The solid R is bounded by a paraboloid $$ z = x^2 + y^2 $$ from below and bounded above by the cone $$ z = \sqrt{x^2 + y^2} $$
How do I write the integral in terms of spherical coordinates? So far I've figured that $$ 0 \leq \theta \leq 2\pi$$ but I'm stuck on how to calculate the bounds for $\rho$ and $\phi$.
The solid $R$ is what you get rotating around the $z$-axis (the vertical axis from the picture below) the region (in blue, in the picture below) bounded by the lines $z=x$ and $z=x^2$ ($0\leqslant x\leqslant1$). So, $\phi$ can take values from $\frac\pi4$ to $\frac\pi2$. For each such $\phi$, the line $z=\cot(\phi)x$ intersects the line $z=x^2$ when $x^2=\cot(\phi)x$, which means that $x=0$ or that $x=\cot(\phi)$. So, $\rho$ can take values from $0$ to $\cot(\phi)$.
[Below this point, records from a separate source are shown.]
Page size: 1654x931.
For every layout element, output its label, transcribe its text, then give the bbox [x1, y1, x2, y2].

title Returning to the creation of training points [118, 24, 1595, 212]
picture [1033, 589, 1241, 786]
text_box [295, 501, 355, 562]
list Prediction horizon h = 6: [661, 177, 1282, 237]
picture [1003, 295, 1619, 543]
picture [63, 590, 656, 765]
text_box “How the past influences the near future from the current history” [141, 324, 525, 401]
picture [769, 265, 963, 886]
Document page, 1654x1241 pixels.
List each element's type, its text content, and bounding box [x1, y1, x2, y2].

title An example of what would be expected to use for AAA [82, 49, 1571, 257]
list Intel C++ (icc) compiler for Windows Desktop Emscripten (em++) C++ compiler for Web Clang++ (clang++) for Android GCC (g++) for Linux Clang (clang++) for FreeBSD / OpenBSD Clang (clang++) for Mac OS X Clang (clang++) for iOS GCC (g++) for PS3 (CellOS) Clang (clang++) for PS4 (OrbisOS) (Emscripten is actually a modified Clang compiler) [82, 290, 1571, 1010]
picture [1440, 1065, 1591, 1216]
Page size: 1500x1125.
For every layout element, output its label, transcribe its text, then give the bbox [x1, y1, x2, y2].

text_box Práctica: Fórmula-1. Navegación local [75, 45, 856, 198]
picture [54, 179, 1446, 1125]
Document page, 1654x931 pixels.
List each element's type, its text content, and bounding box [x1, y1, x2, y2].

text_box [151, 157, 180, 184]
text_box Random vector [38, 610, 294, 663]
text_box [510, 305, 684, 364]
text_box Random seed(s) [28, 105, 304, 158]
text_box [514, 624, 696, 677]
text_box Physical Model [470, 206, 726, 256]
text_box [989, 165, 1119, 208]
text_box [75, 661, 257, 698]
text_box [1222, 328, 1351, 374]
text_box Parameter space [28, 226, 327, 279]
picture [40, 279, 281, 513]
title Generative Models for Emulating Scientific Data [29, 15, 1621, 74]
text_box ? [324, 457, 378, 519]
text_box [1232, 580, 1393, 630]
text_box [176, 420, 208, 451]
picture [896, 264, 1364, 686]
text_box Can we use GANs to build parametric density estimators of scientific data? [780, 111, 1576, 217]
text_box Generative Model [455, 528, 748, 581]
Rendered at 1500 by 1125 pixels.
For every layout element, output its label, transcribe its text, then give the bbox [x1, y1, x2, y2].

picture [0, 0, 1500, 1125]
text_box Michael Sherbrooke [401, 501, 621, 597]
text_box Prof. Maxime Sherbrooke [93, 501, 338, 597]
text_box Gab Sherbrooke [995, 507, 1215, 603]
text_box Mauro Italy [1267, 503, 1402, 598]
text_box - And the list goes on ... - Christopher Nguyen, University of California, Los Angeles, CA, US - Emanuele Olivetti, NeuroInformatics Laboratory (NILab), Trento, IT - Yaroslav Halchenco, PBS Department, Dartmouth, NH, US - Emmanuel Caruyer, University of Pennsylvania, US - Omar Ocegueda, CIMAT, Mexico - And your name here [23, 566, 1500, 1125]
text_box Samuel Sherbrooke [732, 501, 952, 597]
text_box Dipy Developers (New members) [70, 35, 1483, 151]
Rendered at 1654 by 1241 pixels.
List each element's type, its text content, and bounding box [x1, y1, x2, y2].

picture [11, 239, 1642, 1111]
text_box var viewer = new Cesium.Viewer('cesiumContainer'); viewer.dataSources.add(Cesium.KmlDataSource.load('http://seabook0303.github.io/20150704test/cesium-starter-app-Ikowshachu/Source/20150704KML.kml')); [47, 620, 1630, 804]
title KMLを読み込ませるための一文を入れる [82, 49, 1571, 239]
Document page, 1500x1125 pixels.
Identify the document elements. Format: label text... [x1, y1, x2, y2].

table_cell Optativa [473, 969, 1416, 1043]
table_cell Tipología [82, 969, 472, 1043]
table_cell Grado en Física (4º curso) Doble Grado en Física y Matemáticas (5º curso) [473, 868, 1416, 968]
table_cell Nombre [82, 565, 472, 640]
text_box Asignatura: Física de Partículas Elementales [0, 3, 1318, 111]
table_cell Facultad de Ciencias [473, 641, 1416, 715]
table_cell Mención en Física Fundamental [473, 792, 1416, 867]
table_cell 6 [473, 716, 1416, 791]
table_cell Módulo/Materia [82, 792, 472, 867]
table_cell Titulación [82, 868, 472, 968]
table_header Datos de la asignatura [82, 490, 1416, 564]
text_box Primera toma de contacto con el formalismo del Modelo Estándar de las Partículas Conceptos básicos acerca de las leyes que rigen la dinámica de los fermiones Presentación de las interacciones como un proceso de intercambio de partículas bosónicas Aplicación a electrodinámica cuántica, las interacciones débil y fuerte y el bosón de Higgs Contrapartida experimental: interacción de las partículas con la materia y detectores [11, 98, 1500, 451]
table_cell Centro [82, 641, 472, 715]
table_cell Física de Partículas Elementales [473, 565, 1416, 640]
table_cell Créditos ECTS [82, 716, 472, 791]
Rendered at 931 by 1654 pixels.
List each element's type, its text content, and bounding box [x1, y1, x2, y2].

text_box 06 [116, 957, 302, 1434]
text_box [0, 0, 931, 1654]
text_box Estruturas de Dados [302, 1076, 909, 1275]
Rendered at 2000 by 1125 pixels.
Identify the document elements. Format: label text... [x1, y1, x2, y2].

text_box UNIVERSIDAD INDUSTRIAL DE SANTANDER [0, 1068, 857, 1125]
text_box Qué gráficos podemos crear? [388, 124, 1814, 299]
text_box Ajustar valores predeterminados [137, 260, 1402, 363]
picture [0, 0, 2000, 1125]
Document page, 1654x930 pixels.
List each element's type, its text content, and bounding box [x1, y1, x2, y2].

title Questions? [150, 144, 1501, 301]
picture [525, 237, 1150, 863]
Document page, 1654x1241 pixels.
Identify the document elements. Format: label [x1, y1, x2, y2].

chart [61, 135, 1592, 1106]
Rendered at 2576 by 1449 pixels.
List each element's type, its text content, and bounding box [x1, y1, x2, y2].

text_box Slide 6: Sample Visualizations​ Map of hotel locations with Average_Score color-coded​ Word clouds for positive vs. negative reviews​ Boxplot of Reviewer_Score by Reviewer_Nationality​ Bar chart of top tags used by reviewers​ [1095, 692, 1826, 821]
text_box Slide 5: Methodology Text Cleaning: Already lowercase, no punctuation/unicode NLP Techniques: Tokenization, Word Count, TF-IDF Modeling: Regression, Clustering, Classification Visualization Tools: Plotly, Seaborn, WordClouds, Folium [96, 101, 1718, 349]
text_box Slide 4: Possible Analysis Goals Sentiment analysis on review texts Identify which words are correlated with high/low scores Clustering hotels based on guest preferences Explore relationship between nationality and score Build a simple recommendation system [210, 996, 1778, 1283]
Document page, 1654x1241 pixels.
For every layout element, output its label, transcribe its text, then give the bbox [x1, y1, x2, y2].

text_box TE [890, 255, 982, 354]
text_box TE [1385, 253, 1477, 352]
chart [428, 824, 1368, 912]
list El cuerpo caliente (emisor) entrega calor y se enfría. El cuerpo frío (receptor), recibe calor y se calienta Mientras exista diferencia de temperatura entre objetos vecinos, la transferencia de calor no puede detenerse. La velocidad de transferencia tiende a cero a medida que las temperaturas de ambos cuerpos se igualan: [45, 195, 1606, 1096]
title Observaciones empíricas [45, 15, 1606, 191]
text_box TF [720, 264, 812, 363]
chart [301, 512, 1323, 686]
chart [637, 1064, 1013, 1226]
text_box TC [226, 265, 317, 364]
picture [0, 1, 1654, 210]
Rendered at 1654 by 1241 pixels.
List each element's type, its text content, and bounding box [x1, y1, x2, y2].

So, if $f\colon R\longrightarrow\Bbb R$ is a continuous function, then\begin{multline}\iiint_Rf(x,y,z)\,\mathrm dx\,\mathrm dy\,\mathrm dz=\\=\int_0^{2\pi}\int_{\pi/4}^{\pi/2}\int_0^{\cot\phi}f(\rho\cos\theta\sin\phi,\rho\sin\theta\sin\phi,\rho\cos\phi)\rho^2\sin\phi\,\mathrm d\rho\,\mathrm d\phi\,\mathrm d\theta.\end{multline}